Ask HN: Security Vulnerability Rewards - shivang
Hi,<p>You are working on a product and the product is still in the beta stage, and someone out of the blue sends an email to you that your site has these security vulnerabilities(valid ones) and asks for rewards in return.<p>Has anyone faced this kind of situations? We are willing to give him the reward, but being in beta stage, we are still not sure as to what and how much we should reward him.
======
dsacco
Speaking as a security consultant - don't give a reward. What they did is
technically illegal and not in the spirit of security testing.

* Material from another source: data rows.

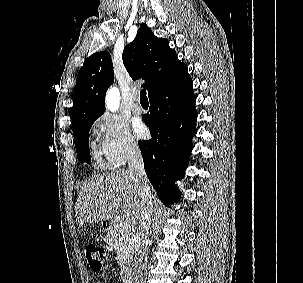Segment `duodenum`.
I'll return each mask as SVG.
<instances>
[{
  "mask_svg": "<svg viewBox=\"0 0 303 283\" xmlns=\"http://www.w3.org/2000/svg\"><path fill=\"white\" fill-rule=\"evenodd\" d=\"M123 276H124L126 283H132L131 271L128 267L123 268Z\"/></svg>",
  "mask_w": 303,
  "mask_h": 283,
  "instance_id": "410a0bca",
  "label": "duodenum"
}]
</instances>
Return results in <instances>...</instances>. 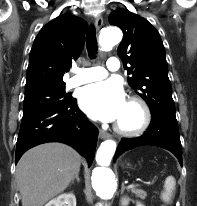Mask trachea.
Instances as JSON below:
<instances>
[{
    "label": "trachea",
    "mask_w": 197,
    "mask_h": 206,
    "mask_svg": "<svg viewBox=\"0 0 197 206\" xmlns=\"http://www.w3.org/2000/svg\"><path fill=\"white\" fill-rule=\"evenodd\" d=\"M86 47L90 58H95L98 47H97L96 31L93 26H91L87 32Z\"/></svg>",
    "instance_id": "obj_1"
}]
</instances>
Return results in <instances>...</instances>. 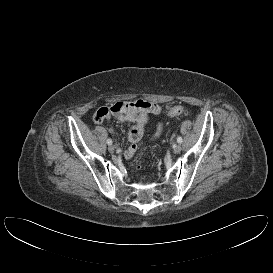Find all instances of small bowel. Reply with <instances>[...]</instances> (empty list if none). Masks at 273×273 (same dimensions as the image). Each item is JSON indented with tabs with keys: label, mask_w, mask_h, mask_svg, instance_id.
Returning <instances> with one entry per match:
<instances>
[{
	"label": "small bowel",
	"mask_w": 273,
	"mask_h": 273,
	"mask_svg": "<svg viewBox=\"0 0 273 273\" xmlns=\"http://www.w3.org/2000/svg\"><path fill=\"white\" fill-rule=\"evenodd\" d=\"M161 108L159 105L146 100L136 101H120L108 107L99 108L94 114L93 120L95 123H101L106 119L114 118L123 122H130L132 126L128 132L129 147L126 149L124 155L130 159L136 149L137 142L142 138L151 115L159 114ZM163 125L160 123L157 126L154 137L161 134Z\"/></svg>",
	"instance_id": "obj_1"
}]
</instances>
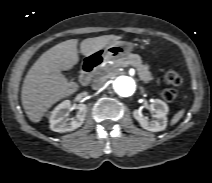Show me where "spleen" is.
<instances>
[{
  "instance_id": "spleen-1",
  "label": "spleen",
  "mask_w": 212,
  "mask_h": 183,
  "mask_svg": "<svg viewBox=\"0 0 212 183\" xmlns=\"http://www.w3.org/2000/svg\"><path fill=\"white\" fill-rule=\"evenodd\" d=\"M184 112H185V110H181L173 116V118L171 120V126L176 124L183 117Z\"/></svg>"
}]
</instances>
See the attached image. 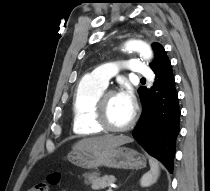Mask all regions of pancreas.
Returning a JSON list of instances; mask_svg holds the SVG:
<instances>
[{"mask_svg": "<svg viewBox=\"0 0 210 191\" xmlns=\"http://www.w3.org/2000/svg\"><path fill=\"white\" fill-rule=\"evenodd\" d=\"M84 178H85V183L91 184V188L93 190L105 189L110 184L116 181L115 177L112 175L110 176L105 175L103 177H99L97 173L85 174Z\"/></svg>", "mask_w": 210, "mask_h": 191, "instance_id": "obj_1", "label": "pancreas"}]
</instances>
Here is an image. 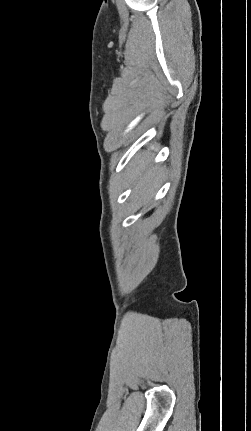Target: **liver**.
Returning <instances> with one entry per match:
<instances>
[{"instance_id": "1", "label": "liver", "mask_w": 251, "mask_h": 431, "mask_svg": "<svg viewBox=\"0 0 251 431\" xmlns=\"http://www.w3.org/2000/svg\"><path fill=\"white\" fill-rule=\"evenodd\" d=\"M159 178L158 168L152 166L151 160L143 155L137 156L132 161L127 172V182L129 185H134V193L138 197L147 200L153 196Z\"/></svg>"}]
</instances>
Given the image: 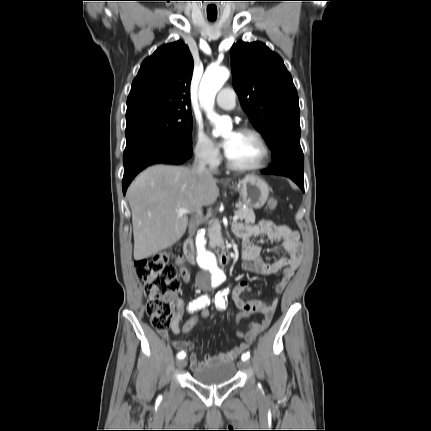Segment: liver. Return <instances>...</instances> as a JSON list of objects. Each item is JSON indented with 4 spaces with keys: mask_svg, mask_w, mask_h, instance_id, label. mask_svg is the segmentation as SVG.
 Returning a JSON list of instances; mask_svg holds the SVG:
<instances>
[{
    "mask_svg": "<svg viewBox=\"0 0 431 431\" xmlns=\"http://www.w3.org/2000/svg\"><path fill=\"white\" fill-rule=\"evenodd\" d=\"M216 180L182 166L154 165L129 186L134 259L142 260L175 244L184 235L189 213L214 204L219 196ZM186 209L179 215L177 210Z\"/></svg>",
    "mask_w": 431,
    "mask_h": 431,
    "instance_id": "liver-1",
    "label": "liver"
}]
</instances>
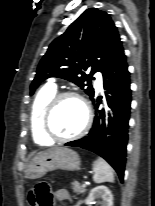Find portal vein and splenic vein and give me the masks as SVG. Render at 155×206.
<instances>
[{"instance_id":"obj_1","label":"portal vein and splenic vein","mask_w":155,"mask_h":206,"mask_svg":"<svg viewBox=\"0 0 155 206\" xmlns=\"http://www.w3.org/2000/svg\"><path fill=\"white\" fill-rule=\"evenodd\" d=\"M82 187H83V188H85V187H86V184H85V183H83V184H82Z\"/></svg>"}]
</instances>
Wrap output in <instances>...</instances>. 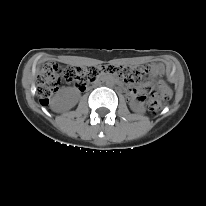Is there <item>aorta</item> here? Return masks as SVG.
Here are the masks:
<instances>
[{"instance_id":"762f6f07","label":"aorta","mask_w":206,"mask_h":206,"mask_svg":"<svg viewBox=\"0 0 206 206\" xmlns=\"http://www.w3.org/2000/svg\"><path fill=\"white\" fill-rule=\"evenodd\" d=\"M106 84H107L108 86L113 85V81H112L111 79H108V80L106 81Z\"/></svg>"}]
</instances>
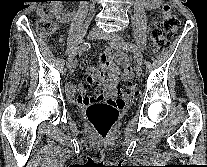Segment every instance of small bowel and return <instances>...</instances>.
Segmentation results:
<instances>
[{
    "label": "small bowel",
    "instance_id": "small-bowel-1",
    "mask_svg": "<svg viewBox=\"0 0 207 167\" xmlns=\"http://www.w3.org/2000/svg\"><path fill=\"white\" fill-rule=\"evenodd\" d=\"M158 0H150V2H157ZM157 23L156 21L154 22ZM123 54L118 55L119 62L124 66L123 78L129 79L132 75V68L126 58L124 61H121L119 57ZM101 61L103 65L90 67L88 69V81L96 85L102 90V95L112 96L116 92L118 79H119V70L116 64L113 61V58L110 54V49L106 50L101 55ZM104 69L108 72V78L104 76ZM66 94L70 102L79 105L87 106L97 102L102 95L89 97L86 96L85 89L82 85H74L71 82L66 84Z\"/></svg>",
    "mask_w": 207,
    "mask_h": 167
}]
</instances>
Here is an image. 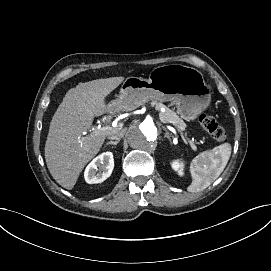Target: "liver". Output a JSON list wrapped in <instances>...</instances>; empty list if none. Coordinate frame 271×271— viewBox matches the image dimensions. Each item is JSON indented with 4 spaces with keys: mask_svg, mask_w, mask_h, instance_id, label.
I'll list each match as a JSON object with an SVG mask.
<instances>
[{
    "mask_svg": "<svg viewBox=\"0 0 271 271\" xmlns=\"http://www.w3.org/2000/svg\"><path fill=\"white\" fill-rule=\"evenodd\" d=\"M123 80L112 77L79 83L66 93L52 117L45 159L52 177L62 187L71 190L84 166L99 152L105 135L82 137V133L90 129L95 116L109 111L104 98Z\"/></svg>",
    "mask_w": 271,
    "mask_h": 271,
    "instance_id": "obj_1",
    "label": "liver"
}]
</instances>
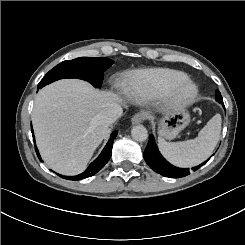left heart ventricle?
Masks as SVG:
<instances>
[{
  "mask_svg": "<svg viewBox=\"0 0 245 245\" xmlns=\"http://www.w3.org/2000/svg\"><path fill=\"white\" fill-rule=\"evenodd\" d=\"M190 92H191V89H190L189 87H186V88H184V89L181 91V94H183V95H188V94H190Z\"/></svg>",
  "mask_w": 245,
  "mask_h": 245,
  "instance_id": "b2bd125f",
  "label": "left heart ventricle"
}]
</instances>
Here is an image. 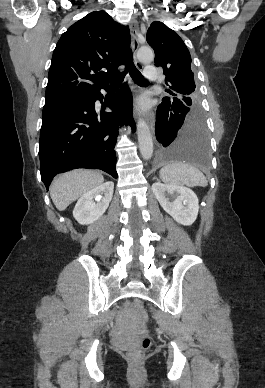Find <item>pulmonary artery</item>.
I'll list each match as a JSON object with an SVG mask.
<instances>
[{
	"mask_svg": "<svg viewBox=\"0 0 265 388\" xmlns=\"http://www.w3.org/2000/svg\"><path fill=\"white\" fill-rule=\"evenodd\" d=\"M147 72H142V79H155L153 76H157V64H148ZM153 77V78H152Z\"/></svg>",
	"mask_w": 265,
	"mask_h": 388,
	"instance_id": "obj_1",
	"label": "pulmonary artery"
}]
</instances>
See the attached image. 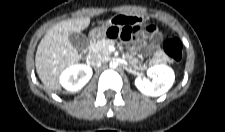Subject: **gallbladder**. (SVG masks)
Instances as JSON below:
<instances>
[{
  "instance_id": "gallbladder-1",
  "label": "gallbladder",
  "mask_w": 225,
  "mask_h": 132,
  "mask_svg": "<svg viewBox=\"0 0 225 132\" xmlns=\"http://www.w3.org/2000/svg\"><path fill=\"white\" fill-rule=\"evenodd\" d=\"M69 41L79 51H84L88 46V39L83 33L73 32L69 34Z\"/></svg>"
}]
</instances>
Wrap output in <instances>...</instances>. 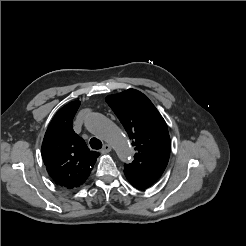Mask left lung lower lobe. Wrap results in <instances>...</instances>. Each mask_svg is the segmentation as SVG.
I'll return each instance as SVG.
<instances>
[{"label":"left lung lower lobe","mask_w":246,"mask_h":246,"mask_svg":"<svg viewBox=\"0 0 246 246\" xmlns=\"http://www.w3.org/2000/svg\"><path fill=\"white\" fill-rule=\"evenodd\" d=\"M124 173L132 186L139 190H145L152 186L155 182L135 173L130 170L124 169Z\"/></svg>","instance_id":"obj_1"}]
</instances>
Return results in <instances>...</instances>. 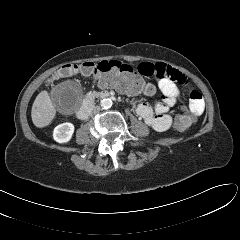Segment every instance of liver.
Segmentation results:
<instances>
[{
  "instance_id": "6515ba94",
  "label": "liver",
  "mask_w": 240,
  "mask_h": 240,
  "mask_svg": "<svg viewBox=\"0 0 240 240\" xmlns=\"http://www.w3.org/2000/svg\"><path fill=\"white\" fill-rule=\"evenodd\" d=\"M55 115L56 109L48 92H40L32 105L31 118L33 124L38 128H43L51 123Z\"/></svg>"
}]
</instances>
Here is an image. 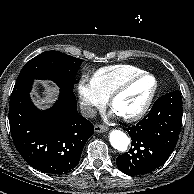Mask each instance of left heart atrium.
I'll return each mask as SVG.
<instances>
[{
	"label": "left heart atrium",
	"instance_id": "1",
	"mask_svg": "<svg viewBox=\"0 0 194 194\" xmlns=\"http://www.w3.org/2000/svg\"><path fill=\"white\" fill-rule=\"evenodd\" d=\"M117 113L115 111L112 112V115H116Z\"/></svg>",
	"mask_w": 194,
	"mask_h": 194
}]
</instances>
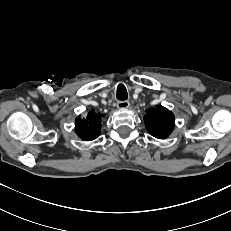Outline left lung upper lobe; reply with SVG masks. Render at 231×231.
Returning <instances> with one entry per match:
<instances>
[{
	"instance_id": "5c2ea615",
	"label": "left lung upper lobe",
	"mask_w": 231,
	"mask_h": 231,
	"mask_svg": "<svg viewBox=\"0 0 231 231\" xmlns=\"http://www.w3.org/2000/svg\"><path fill=\"white\" fill-rule=\"evenodd\" d=\"M146 112L144 122L148 132L156 138L168 137L174 128L173 113L162 106L150 108Z\"/></svg>"
}]
</instances>
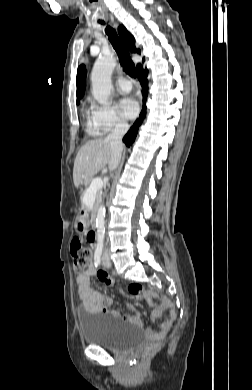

If someone finds a vulnerability accidentally (I've done this before), they
won't ask for a reward if they are professional and the company has no bug
bounty. It's reasonable to tell a company out of respect - it's unreasonable
to ask for payment, that implies almost a ransom and will encourage more of
it.

There is a problem with bug bounties these days in that they attract a lot of
people desperate to get into the InfoSec industry who don't necessarily know
what they're doing and have no professionalism (see @CluelessSec for example.)
Don't encourage it by giving a reward.

Cold calling (or emailing) companies to solicit penetration testing is okay,
casing the company for vulnerabilities and asking for payment is not. I do
suggest you find someone to do a solid penetration test of your company
however just out of principle.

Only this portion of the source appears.